What is needed: Report every line in the records below that holds the word "поскольку".

(Extracted page text data)
# # # # #
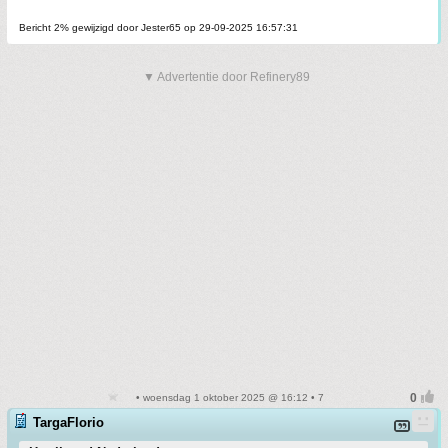
Bericht 2% gewijzigd door Jester65 op 29-09-2025 16:57:31
▼ Advertentie door Refinery89
• woensdag 1 oktober 2025 @ 16:12 • 7
TargaFlorio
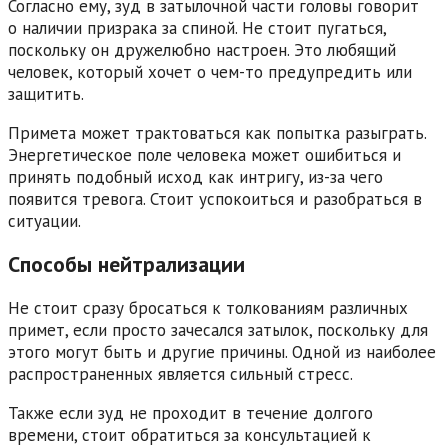
Согласно ему, зуд в затылочной части головы говорит
о наличии призрака за спиной. Не стоит пугаться,
поскольку он дружелюбно настроен. Это любящий
человек, который хочет о чем-то предупредить или
защитить.
Примета может трактоваться как попытка разыграть.
Энергетическое поле человека может ошибиться и
принять подобный исход как интригу, из-за чего
появится тревога. Стоит успокоиться и разобраться в
ситуации.
Способы нейтрализации
Не стоит сразу бросаться к толкованиям различных
примет, если просто зачесался затылок, поскольку для
этого могут быть и другие причины. Одной из наиболее
распространенных является сильный стресс.
Также если зуд не проходит в течение долгого
времени, стоит обратиться за консультацией к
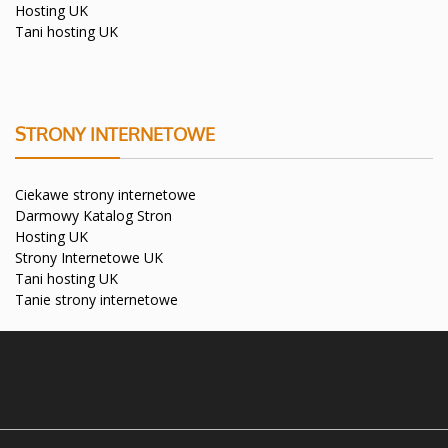
Hosting UK
Tani hosting UK
STRONY INTERNETOWE
Ciekawe strony internetowe
Darmowy Katalog Stron
Hosting UK
Strony Internetowe UK
Tani hosting UK
Tanie strony internetowe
# # # # #
Answer for the task:
поскольку он дружелюбно настроен. Это любящий
примет, если просто зачесался затылок, поскольку для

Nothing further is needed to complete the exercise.